• ACCIONES REQUERIDAS
A: En el fragmento sobre las mañanas frías de junio, ¿qué toman en las bodegas apartadas de la urbe?
B: ¿Cuántas líneas de las entradas contienen la cadena "kern"? Responde solo con el número.

• FRAGMENTO EXTRAÍDO
-------------------------

Luz de las mañanas frías de junio,
julio, agosto… Fríos que vienen por
todas partes; vienen en silencio, con la luz incierta e intensa, la sombra
densa de la tarde y la gélida temperatura estival de los 30 o 38 grados. En las bodegas apartadas de la urbe, donde
toman sus vermuts y donde yo, muchas veces, tecleo en la memoria versos o
prosas que no llegarán al teclado del ordenador. Y ni falta que hace.
Una atmósfera quieta, penumbras del
mediodía entre conversaciones cruzadas.

-------------------------

• DATOS DE TRABAJO
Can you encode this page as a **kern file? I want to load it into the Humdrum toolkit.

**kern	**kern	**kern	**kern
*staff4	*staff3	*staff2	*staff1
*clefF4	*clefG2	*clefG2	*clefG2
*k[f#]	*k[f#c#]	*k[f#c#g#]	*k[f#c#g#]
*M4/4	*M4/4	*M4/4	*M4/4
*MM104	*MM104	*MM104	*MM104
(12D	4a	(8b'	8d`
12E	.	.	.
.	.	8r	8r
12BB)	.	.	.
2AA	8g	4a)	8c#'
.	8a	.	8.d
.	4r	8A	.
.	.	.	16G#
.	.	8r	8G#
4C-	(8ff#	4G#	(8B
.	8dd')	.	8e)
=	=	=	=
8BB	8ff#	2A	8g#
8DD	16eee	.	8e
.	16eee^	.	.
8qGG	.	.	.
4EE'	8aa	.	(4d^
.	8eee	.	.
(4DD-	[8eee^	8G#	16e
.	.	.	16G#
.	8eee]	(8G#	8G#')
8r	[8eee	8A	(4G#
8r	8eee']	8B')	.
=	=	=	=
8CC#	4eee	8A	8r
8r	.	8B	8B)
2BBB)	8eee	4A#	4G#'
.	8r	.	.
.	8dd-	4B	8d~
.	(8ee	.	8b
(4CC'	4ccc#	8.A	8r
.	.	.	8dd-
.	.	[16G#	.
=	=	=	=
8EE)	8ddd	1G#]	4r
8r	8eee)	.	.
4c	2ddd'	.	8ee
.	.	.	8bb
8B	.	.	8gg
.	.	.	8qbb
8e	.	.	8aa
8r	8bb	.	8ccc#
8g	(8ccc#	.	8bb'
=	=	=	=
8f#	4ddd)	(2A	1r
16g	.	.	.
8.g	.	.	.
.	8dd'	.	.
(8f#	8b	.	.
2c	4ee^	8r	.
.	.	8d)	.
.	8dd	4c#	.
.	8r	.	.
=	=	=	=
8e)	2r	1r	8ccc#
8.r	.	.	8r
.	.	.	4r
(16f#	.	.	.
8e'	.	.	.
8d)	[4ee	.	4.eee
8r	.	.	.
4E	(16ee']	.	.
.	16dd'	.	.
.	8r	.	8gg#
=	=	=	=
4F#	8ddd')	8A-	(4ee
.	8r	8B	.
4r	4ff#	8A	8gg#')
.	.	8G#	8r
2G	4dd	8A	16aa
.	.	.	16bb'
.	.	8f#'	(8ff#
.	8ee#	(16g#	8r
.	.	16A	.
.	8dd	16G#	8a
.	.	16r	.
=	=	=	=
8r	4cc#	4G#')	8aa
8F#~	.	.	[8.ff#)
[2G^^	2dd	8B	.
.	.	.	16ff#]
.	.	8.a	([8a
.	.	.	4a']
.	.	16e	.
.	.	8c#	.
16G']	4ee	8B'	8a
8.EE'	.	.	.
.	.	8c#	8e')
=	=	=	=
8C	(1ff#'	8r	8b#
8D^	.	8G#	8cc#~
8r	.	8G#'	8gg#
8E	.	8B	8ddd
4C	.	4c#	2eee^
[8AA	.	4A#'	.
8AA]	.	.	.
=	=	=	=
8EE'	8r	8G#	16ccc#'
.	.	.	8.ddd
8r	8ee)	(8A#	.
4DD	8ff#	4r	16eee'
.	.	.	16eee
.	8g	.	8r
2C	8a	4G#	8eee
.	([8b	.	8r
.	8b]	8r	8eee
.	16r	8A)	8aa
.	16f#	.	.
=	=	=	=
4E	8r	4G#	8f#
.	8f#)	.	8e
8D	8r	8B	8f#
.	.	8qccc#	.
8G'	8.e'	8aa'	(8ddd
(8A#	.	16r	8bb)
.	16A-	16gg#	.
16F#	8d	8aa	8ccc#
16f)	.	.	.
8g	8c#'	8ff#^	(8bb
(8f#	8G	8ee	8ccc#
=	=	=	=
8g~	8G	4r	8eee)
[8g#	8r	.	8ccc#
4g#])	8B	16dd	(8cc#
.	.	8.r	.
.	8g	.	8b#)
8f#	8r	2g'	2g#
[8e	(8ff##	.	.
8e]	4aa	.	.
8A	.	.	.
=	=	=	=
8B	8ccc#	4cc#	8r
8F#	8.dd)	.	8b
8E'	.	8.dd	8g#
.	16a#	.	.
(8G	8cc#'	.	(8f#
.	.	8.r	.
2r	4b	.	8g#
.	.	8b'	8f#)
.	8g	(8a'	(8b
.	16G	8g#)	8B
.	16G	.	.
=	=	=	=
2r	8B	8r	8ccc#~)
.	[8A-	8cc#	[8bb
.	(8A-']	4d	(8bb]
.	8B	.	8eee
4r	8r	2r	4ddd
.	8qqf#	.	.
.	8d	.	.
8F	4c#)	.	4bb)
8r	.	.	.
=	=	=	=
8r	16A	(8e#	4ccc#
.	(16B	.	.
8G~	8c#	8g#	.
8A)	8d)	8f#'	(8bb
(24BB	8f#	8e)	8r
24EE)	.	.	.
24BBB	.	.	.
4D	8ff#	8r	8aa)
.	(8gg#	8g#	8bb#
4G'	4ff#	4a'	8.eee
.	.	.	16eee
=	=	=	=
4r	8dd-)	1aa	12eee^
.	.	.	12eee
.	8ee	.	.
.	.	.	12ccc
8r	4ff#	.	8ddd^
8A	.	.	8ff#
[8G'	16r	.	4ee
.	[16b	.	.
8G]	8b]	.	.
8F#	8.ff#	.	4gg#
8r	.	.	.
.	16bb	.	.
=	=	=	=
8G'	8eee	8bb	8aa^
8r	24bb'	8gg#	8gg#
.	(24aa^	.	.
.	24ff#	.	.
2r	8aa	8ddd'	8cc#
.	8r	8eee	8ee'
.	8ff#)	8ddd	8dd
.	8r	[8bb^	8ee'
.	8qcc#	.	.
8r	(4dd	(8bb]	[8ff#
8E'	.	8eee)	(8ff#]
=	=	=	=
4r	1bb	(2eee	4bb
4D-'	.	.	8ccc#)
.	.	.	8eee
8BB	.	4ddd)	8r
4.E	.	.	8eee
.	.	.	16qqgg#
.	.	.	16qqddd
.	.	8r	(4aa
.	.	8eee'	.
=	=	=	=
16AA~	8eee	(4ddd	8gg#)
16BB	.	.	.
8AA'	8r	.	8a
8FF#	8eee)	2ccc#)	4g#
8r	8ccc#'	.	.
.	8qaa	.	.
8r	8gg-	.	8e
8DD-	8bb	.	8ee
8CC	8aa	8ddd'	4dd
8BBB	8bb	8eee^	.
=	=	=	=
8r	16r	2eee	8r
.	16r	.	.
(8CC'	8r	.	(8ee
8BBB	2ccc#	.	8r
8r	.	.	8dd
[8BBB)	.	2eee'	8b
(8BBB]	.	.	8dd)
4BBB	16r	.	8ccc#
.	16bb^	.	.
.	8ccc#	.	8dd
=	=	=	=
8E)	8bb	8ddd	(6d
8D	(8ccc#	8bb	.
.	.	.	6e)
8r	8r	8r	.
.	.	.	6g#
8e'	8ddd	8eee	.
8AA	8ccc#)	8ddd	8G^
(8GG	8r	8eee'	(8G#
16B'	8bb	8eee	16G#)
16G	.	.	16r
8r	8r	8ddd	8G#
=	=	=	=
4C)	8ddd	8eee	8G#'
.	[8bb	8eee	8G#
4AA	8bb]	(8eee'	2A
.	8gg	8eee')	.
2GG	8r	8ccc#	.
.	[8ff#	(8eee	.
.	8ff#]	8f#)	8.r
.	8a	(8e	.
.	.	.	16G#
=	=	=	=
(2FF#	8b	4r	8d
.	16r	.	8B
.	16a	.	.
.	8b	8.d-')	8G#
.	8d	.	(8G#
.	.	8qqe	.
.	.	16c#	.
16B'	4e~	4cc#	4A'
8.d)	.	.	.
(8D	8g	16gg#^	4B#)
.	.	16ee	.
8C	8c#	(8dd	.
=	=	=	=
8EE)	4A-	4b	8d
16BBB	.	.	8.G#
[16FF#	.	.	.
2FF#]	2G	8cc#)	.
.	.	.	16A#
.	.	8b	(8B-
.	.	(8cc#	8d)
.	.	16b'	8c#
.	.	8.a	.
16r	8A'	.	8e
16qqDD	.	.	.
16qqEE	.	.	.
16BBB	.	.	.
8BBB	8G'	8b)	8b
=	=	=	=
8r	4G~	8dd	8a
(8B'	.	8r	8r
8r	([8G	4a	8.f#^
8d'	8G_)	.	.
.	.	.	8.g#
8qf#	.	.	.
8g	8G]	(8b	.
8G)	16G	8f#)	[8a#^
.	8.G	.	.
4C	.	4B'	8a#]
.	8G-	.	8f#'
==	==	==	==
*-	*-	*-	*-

-------------------------

• RESPUESTAS FINALES
A: Sus vermuts.

B: 2